● Exercise inputs:
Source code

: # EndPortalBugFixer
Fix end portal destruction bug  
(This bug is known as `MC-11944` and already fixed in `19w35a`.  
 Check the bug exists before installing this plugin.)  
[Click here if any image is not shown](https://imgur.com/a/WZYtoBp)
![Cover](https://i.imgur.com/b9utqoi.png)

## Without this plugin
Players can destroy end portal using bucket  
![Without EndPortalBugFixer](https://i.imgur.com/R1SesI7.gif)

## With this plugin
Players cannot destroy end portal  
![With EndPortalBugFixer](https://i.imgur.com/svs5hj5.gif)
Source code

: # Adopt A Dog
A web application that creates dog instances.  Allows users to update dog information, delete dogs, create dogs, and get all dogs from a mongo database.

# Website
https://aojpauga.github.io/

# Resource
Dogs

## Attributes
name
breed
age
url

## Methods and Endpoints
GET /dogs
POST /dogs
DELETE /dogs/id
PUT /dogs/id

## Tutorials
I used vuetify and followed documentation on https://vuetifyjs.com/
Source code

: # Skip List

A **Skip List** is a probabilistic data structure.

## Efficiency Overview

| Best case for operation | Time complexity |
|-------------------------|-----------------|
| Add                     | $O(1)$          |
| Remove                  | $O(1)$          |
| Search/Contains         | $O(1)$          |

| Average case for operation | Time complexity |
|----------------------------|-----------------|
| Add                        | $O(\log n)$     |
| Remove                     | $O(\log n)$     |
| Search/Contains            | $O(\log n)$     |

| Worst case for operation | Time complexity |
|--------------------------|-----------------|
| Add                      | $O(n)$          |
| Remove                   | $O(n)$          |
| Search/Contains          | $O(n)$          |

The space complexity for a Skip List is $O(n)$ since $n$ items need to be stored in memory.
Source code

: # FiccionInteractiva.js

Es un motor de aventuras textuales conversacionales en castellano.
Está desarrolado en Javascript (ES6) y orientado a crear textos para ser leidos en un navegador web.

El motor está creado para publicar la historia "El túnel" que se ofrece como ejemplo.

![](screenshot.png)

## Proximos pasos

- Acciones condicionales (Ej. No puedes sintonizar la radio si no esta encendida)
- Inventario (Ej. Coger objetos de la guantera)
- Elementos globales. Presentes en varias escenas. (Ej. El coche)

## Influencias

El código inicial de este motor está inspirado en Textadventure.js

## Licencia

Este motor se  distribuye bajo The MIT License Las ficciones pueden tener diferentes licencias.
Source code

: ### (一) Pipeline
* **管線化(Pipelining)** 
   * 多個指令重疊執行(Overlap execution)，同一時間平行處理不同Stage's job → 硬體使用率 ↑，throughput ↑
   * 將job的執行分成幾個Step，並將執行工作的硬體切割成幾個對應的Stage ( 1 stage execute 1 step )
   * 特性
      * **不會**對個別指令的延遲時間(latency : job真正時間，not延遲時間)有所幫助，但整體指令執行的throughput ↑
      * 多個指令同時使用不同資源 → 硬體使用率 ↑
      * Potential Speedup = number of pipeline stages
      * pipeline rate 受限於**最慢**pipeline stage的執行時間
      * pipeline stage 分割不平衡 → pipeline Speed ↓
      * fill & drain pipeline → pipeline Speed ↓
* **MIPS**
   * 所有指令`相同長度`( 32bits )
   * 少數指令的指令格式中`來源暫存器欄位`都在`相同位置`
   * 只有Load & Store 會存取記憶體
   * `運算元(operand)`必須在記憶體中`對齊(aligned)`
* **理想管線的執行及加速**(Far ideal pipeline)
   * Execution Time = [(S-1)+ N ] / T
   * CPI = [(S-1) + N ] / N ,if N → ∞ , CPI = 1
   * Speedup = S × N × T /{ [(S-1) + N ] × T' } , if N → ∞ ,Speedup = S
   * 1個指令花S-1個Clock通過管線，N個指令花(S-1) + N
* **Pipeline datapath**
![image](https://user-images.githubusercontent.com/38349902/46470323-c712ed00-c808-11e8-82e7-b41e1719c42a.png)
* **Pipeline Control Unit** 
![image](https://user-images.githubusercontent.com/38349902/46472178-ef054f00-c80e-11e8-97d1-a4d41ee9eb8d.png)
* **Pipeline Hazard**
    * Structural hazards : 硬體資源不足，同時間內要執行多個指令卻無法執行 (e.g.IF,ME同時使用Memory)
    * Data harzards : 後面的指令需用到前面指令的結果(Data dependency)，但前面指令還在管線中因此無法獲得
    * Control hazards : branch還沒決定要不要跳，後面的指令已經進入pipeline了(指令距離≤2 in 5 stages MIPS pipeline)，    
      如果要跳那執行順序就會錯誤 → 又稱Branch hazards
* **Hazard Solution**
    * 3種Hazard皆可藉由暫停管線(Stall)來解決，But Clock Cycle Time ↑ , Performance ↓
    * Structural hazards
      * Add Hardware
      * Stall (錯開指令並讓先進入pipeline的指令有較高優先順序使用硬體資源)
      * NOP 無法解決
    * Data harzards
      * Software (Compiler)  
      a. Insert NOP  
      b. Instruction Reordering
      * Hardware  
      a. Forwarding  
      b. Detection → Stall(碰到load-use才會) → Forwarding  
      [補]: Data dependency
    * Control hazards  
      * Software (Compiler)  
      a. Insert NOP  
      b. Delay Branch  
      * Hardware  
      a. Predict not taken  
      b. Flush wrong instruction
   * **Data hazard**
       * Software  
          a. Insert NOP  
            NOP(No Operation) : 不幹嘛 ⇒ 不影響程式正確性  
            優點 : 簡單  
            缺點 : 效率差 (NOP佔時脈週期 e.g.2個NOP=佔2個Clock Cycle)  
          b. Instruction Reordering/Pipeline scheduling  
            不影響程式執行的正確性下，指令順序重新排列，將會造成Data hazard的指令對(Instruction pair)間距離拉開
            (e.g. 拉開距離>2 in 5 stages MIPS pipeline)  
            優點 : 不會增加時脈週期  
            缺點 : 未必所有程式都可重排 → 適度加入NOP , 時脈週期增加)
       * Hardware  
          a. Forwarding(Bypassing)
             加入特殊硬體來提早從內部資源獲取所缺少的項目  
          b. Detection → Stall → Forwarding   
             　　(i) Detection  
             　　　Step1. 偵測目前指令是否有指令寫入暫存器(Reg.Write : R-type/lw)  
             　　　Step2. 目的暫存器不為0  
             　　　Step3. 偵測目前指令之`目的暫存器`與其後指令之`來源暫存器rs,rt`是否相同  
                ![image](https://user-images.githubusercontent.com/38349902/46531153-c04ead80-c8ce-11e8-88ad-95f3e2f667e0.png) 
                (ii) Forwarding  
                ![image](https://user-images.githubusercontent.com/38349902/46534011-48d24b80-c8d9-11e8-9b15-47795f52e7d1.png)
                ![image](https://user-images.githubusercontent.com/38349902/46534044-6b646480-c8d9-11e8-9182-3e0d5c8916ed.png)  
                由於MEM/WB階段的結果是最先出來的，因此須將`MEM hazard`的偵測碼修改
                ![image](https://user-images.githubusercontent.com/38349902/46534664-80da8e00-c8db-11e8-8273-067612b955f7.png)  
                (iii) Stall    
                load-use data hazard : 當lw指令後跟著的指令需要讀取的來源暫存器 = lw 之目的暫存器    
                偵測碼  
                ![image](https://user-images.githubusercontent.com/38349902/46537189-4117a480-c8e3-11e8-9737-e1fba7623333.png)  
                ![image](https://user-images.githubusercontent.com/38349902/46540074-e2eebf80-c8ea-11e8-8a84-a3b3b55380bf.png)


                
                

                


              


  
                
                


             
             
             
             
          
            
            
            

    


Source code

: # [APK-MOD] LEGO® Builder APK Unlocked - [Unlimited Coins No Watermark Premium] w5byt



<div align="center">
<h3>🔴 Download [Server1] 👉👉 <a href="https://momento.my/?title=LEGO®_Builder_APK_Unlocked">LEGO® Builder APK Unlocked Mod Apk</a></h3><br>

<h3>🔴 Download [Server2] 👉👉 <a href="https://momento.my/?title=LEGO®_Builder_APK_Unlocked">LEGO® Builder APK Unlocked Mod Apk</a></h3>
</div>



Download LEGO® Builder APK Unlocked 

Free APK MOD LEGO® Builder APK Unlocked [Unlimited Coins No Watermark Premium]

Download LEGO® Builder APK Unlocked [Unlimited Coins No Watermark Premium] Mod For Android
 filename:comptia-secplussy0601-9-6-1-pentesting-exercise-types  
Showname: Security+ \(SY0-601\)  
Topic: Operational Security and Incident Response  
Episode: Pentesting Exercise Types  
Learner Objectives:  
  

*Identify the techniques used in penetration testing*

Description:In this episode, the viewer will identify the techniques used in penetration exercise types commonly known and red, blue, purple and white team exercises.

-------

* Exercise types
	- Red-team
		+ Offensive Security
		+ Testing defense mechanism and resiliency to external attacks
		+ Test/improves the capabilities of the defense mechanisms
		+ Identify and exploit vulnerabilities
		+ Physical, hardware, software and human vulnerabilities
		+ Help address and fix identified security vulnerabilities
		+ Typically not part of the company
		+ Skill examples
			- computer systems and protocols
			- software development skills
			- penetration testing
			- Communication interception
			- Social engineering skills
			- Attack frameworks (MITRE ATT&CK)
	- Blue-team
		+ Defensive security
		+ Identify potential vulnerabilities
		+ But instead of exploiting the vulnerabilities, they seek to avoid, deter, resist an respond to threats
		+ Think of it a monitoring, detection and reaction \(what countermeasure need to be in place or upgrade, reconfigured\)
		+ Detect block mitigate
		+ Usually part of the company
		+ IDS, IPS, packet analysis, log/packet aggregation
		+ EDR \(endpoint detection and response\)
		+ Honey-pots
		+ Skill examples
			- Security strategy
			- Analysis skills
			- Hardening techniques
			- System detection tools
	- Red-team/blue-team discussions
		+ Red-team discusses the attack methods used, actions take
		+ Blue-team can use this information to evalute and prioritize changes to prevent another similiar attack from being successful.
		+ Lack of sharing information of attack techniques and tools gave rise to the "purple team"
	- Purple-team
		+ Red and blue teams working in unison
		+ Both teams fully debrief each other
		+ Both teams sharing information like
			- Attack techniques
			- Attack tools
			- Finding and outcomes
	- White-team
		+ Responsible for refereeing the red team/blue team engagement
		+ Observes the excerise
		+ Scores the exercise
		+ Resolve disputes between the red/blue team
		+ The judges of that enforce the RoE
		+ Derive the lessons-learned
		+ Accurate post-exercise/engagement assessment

● What this task involves: Reproduce the material above word for word, from its first line up to and including the line that contains "## Efficiency Overview".

● Solved exercise:
Source code

: # EndPortalBugFixer
Fix end portal destruction bug  
(This bug is known as `MC-11944` and already fixed in `19w35a`.  
 Check the bug exists before installing this plugin.)  
[Click here if any image is not shown](https://imgur.com/a/WZYtoBp)
![Cover](https://i.imgur.com/b9utqoi.png)

## Without this plugin
Players can destroy end portal using bucket  
![Without EndPortalBugFixer](https://i.imgur.com/R1SesI7.gif)

## With this plugin
Players cannot destroy end portal  
![With EndPortalBugFixer](https://i.imgur.com/svs5hj5.gif)
Source code

: # Adopt A Dog
A web application that creates dog instances.  Allows users to update dog information, delete dogs, create dogs, and get all dogs from a mongo database.

# Website
https://aojpauga.github.io/

# Resource
Dogs

## Attributes
name
breed
age
url

## Methods and Endpoints
GET /dogs
POST /dogs
DELETE /dogs/id
PUT /dogs/id

## Tutorials
I used vuetify and followed documentation on https://vuetifyjs.com/
Source code

: # Skip List

A **Skip List** is a probabilistic data structure.

## Efficiency Overview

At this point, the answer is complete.